The life of porn actor James Deen has been thrown into
disarray by accusations of sexual assault, none proven, which feminists have
nonetheless taken as good coin. The Salem-like repetition of “I believe” in
response to every accusation of sexual assault reached its nadir when Rolling Stone magazine slavishly nodded
along as a female student at the University of Virginia spun out a dramatic
gang-rape story invented from whole cloth. On campus, the authoritarianism of
automatic belief in male guilt is wreaking terrible injustices. When I visited
a protest at Columbia University staged in solidarity with “mattress girl” — a
student who claimed to have been raped but never took her claim anywhere near a
court — I noted the rise of “Ivy League lynch mobs.” They might be
better-educated than earlier lynch mobs, but, as I argued at National Review Online,
they share their “moral righteousness and disregard for due process.”

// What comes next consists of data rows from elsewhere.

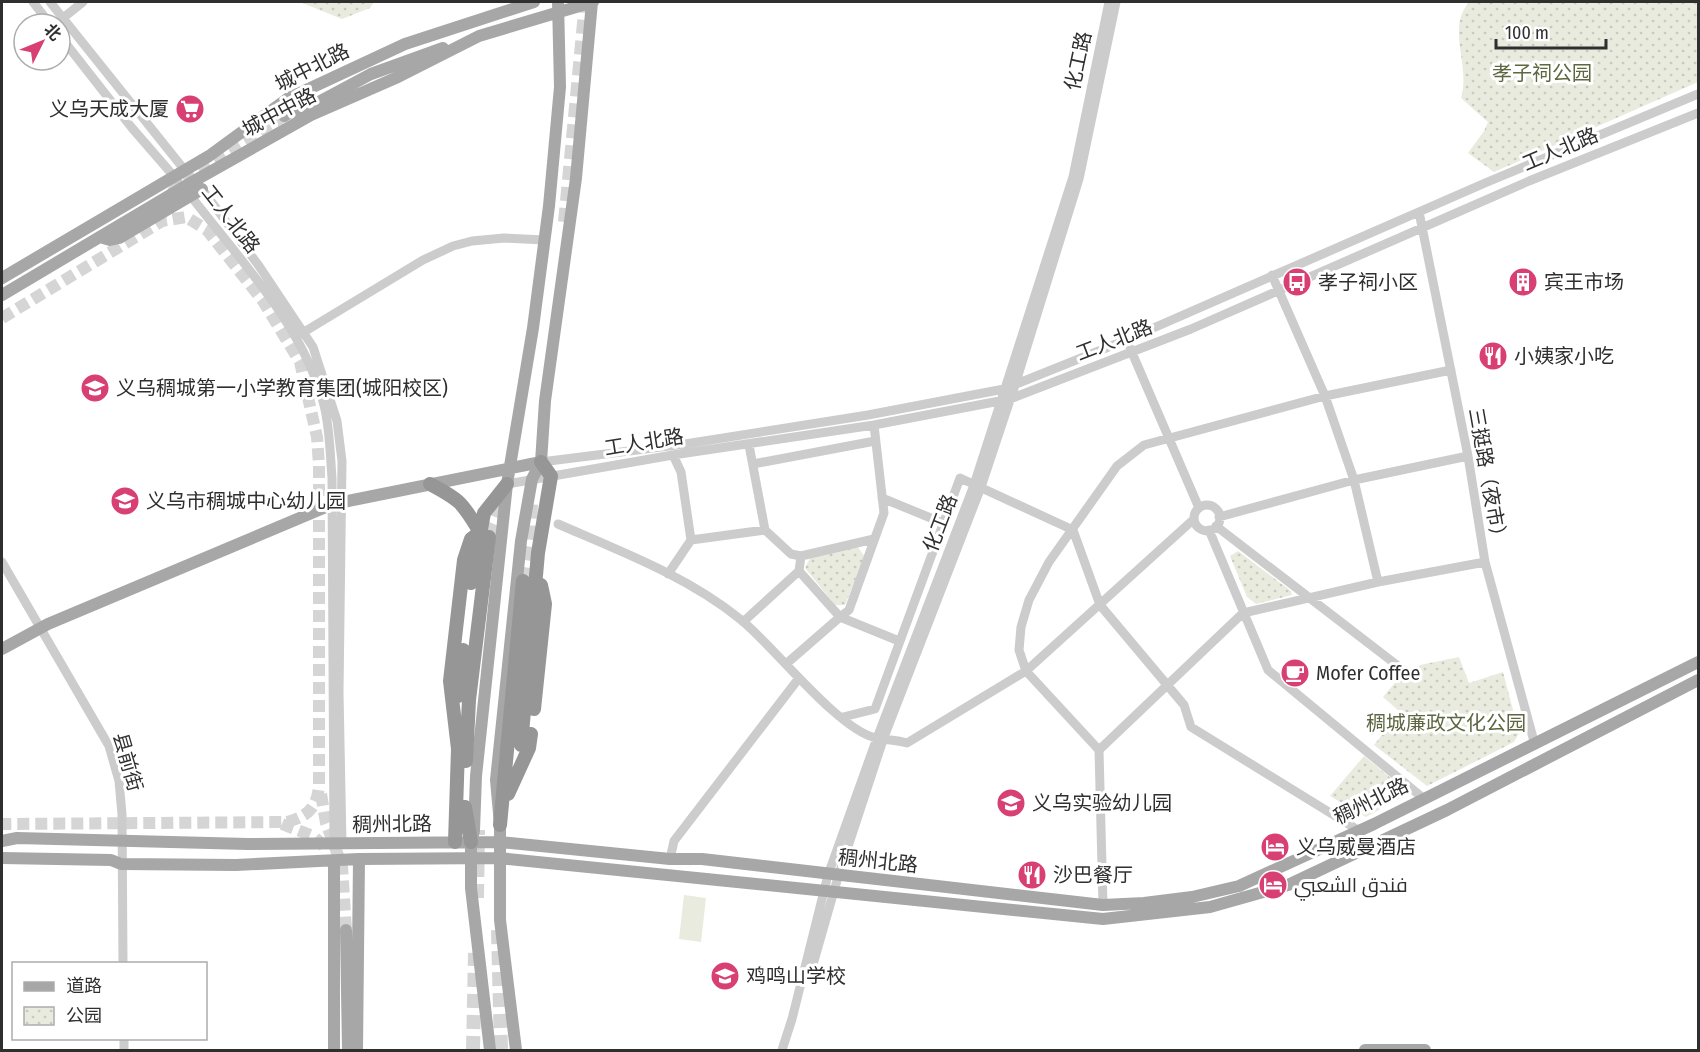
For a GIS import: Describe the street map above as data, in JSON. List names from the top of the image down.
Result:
{
  "streets": {
    "main road": ["城中北路", "城中中路", "稠州北路"],
    "street": [
      "化工路",
      "工人北路",
      "三挺路（夜市）",
      "县前街"
    ]
  },
  "crossings": [
    ["化工路", "工人北路"],
    ["化工路", "稠州北路"],
    ["城中北路", "工人北路"],
    ["城中中路", "工人北路"],
    ["工人北路", "三挺路（夜市）"],
    ["工人北路", "稠州北路"],
    ["三挺路（夜市）", "稠州北路"],
    ["县前街", "稠州北路"]
  ],
  "parks": ["孝子祠公园", "稠城廉政文化公园"],
  "places": {
    "supermarket": ["义乌天成大厦"],
    "bus stop": ["孝子祠小区"],
    "building": ["宾王市场"],
    "restaurant": ["小姨家小吃", "沙巴餐厅"],
    "school or university": [
      "义乌稠城第一小学教育集团(城阳校区)",
      "义乌市稠城中心幼儿园",
      "义乌实验幼儿园",
      "鸡鸣山学校"
    ],
    "cafe": ["Mofer Coffee"],
    "hotel": ["义乌威曼酒店", "فندق الشعبي"]
  },
  "legend": ["道路", "公园"],
  "scale_bar": "100 m",
  "north": "top right"
}
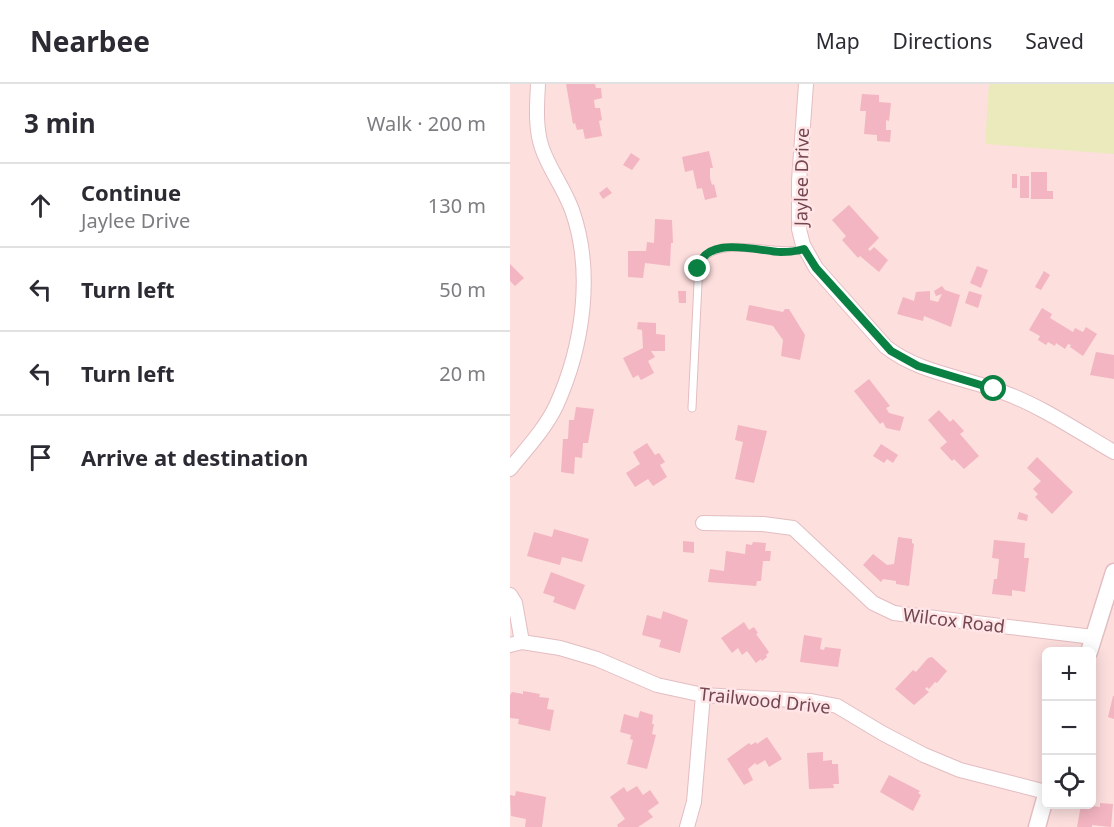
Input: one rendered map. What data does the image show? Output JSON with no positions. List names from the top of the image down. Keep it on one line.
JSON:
{"streets":{"street":["Jaylee Drive","Wilcox Road","Trailwood Drive"]},"page":{"header":"Nearbee","nav":["Map","Directions","Saved"],"heading":["3 min","Walk · 200 m"],"list":[["Continue","Jaylee Drive","130 m"],["Turn left","50 m"],["Turn left","20 m"],"Arrive at destination"],"map_buttons":["+","−"]}}
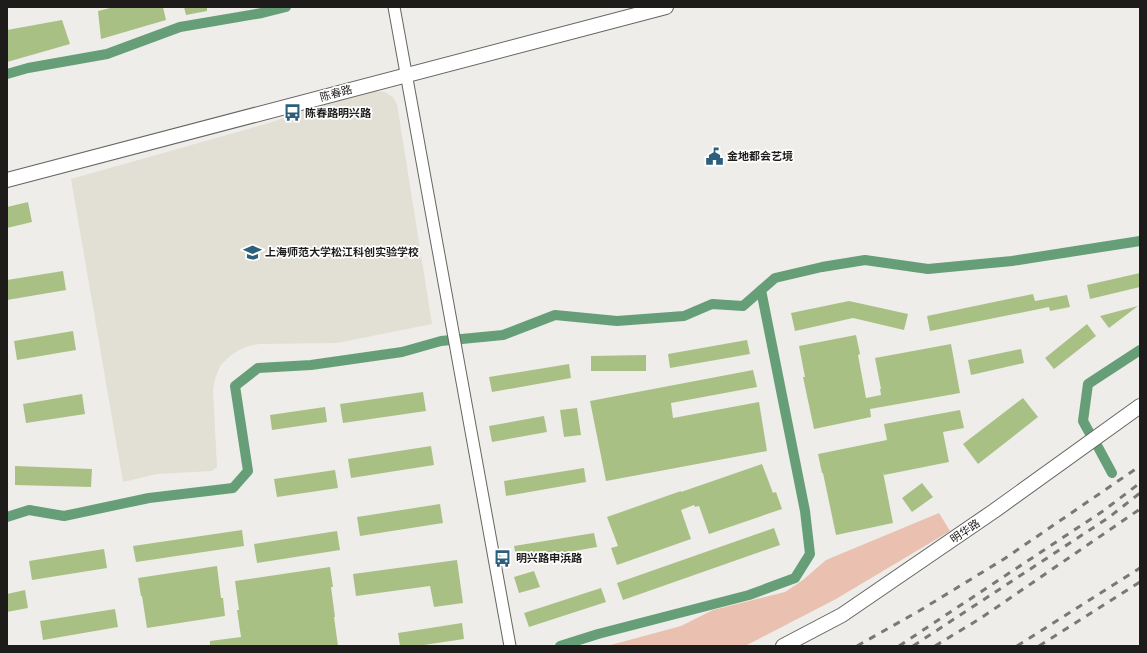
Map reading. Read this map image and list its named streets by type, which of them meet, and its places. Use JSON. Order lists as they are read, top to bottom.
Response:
{
  "streets": {
    "street": ["陈春路", "明华路"]
  },
  "places": {
    "bus stop": ["陈春路明兴路", "明兴路申浜路"],
    "public building": ["金地都会艺境"],
    "school or university": ["上海师范大学松江科创实验学校"]
  }
}
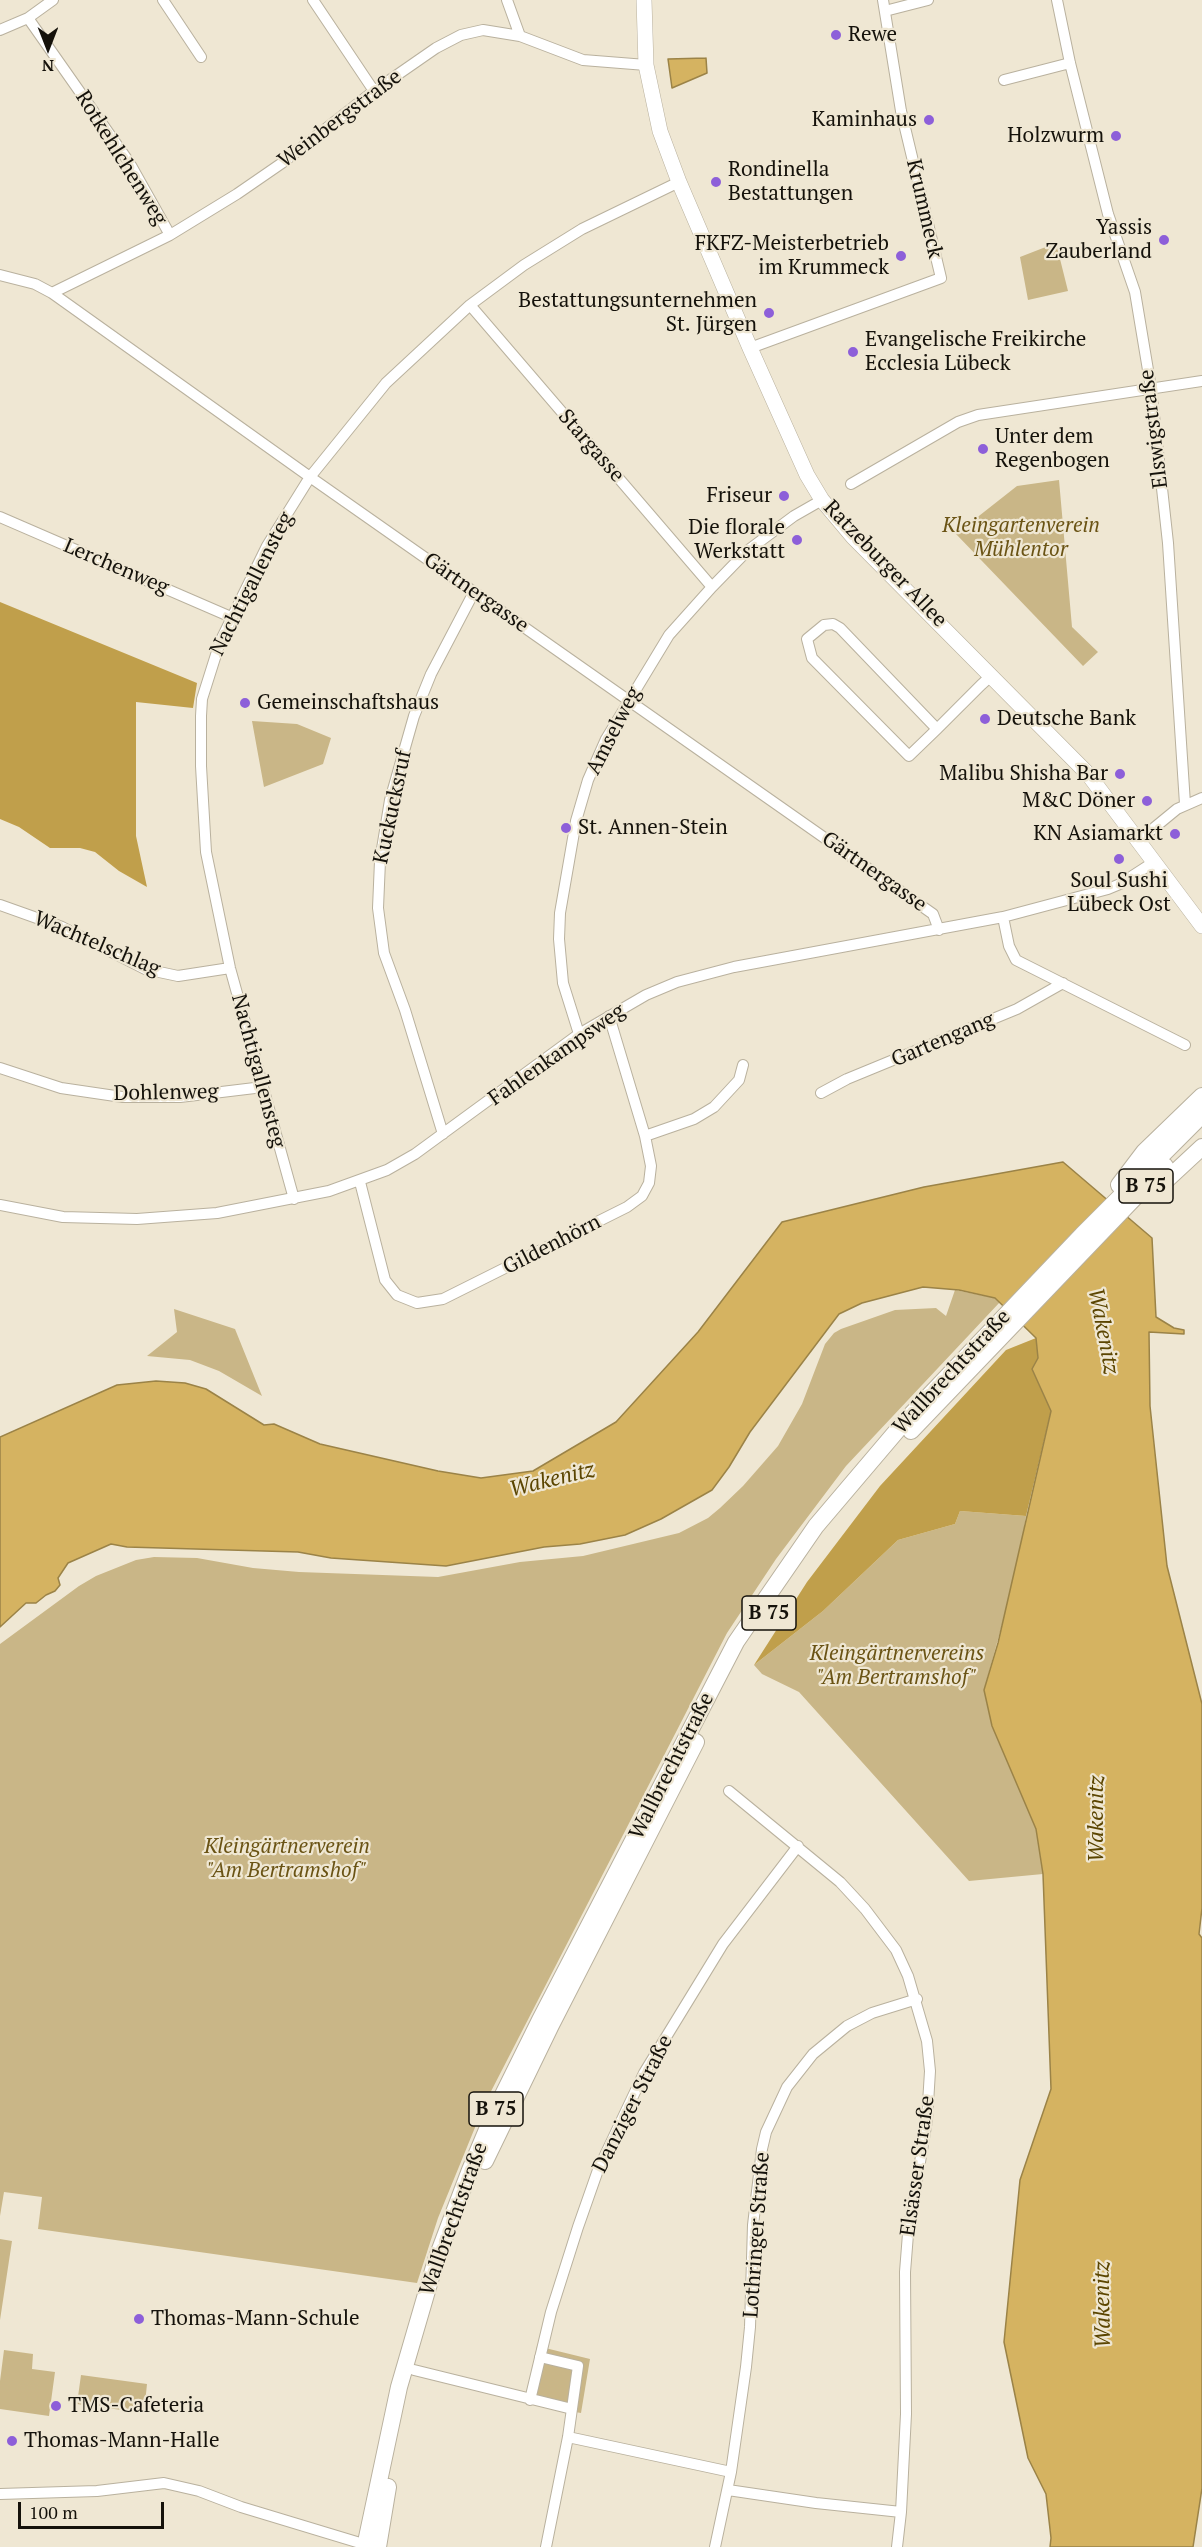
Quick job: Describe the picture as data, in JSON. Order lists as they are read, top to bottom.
{
  "streets": {
    "main road": ["Ratzeburger Allee", "B 75", "Wallbrechtstraße"],
    "street": [
      "Weinbergstraße",
      "Rotkehlchenweg",
      "Krummeck",
      "Elswigstraße",
      "Stargasse",
      "Lerchenweg",
      "Nachtigallensteg",
      "Gärtnergasse",
      "Amselweg",
      "Kuckucksruf",
      "Wachtelschlag",
      "Gartengang",
      "Fahlenkampsweg",
      "Dohlenweg",
      "Gildenhörn",
      "Danziger Straße",
      "Elsässer Straße",
      "Lothringer Straße"
    ]
  },
  "crossings": [
    ["Weinbergstraße", "Rotkehlchenweg"],
    ["Weinbergstraße", "Ratzeburger Allee"],
    ["Weinbergstraße", "Gärtnergasse"],
    ["Krummeck", "Ratzeburger Allee"],
    ["Stargasse", "Nachtigallensteg"],
    ["Stargasse", "Amselweg"],
    ["Ratzeburger Allee", "Nachtigallensteg"],
    ["Ratzeburger Allee", "Amselweg"],
    ["Ratzeburger Allee", "Fahlenkampsweg"],
    ["Lerchenweg", "Nachtigallensteg"],
    ["Nachtigallensteg", "Gärtnergasse"],
    ["Nachtigallensteg", "Wachtelschlag"],
    ["Nachtigallensteg", "Fahlenkampsweg"],
    ["Nachtigallensteg", "Dohlenweg"],
    ["Gärtnergasse", "Amselweg"],
    ["Gärtnergasse", "Kuckucksruf"],
    ["Gärtnergasse", "Fahlenkampsweg"],
    ["Amselweg", "Fahlenkampsweg"],
    ["Kuckucksruf", "Fahlenkampsweg"],
    ["Fahlenkampsweg", "Gildenhörn"],
    ["Danziger Straße", "Elsässer Straße"],
    ["Elsässer Straße", "Lothringer Straße"]
  ],
  "water": ["Wakenitz"],
  "parks": ["Kleingartenverein Mühlentor", "Kleingärtnervereins \"Am Bertramshof\"", "Kleingärtnerverein \"Am Bertramshof\""],
  "places": [
    "Rewe",
    "Kaminhaus",
    "Holzwurm",
    "Rondinella Bestattungen",
    "Yassis Zauberland",
    "FKFZ-Meisterbetrieb im Krummeck",
    "Bestattungsunternehmen St. Jürgen",
    "Evangelische Freikirche Ecclesia Lübeck",
    "Unter dem Regenbogen",
    "Friseur",
    "Die florale Werkstatt",
    "Gemeinschaftshaus",
    "Deutsche Bank",
    "Malibu Shisha Bar",
    "M&C Döner",
    "St. Annen-Stein",
    "KN Asiamarkt",
    "Soul Sushi Lübeck Ost",
    "Thomas-Mann-Schule",
    "TMS-Cafeteria",
    "Thomas-Mann-Halle"
  ],
  "scale_bar": "100 m",
  "north": "bottom"
}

And now we have the knee-jerk, sentimental belief in
Kesha and the presumption of Dr. Luke’s guilt. Why don’t we do away with courts
entirely and simply let Dunham and other feminists weigh the guilt of accused
rapists based on how strange or creepy they look?
Assuming a defendant’s innocence is what distinguishes
progressive societies from backward ones. It’s the idea that infuses To Kill a Mockingbird. Atticus Finch
insists that the black man, Tom, who is accused of rape must receive a fair
trial. We learn later that Tom is innocent and that his accuser, Mayella, made
up the whole thing. Could that be the case with Kesha, too — that she’s making
it up and Dr. Luke is innocent? We don’t know. But entertaining that
possibility is what makes us more like Atticus Finch than the Tom-hunting mob,
which today’s feminists seem to have modeled themselves on.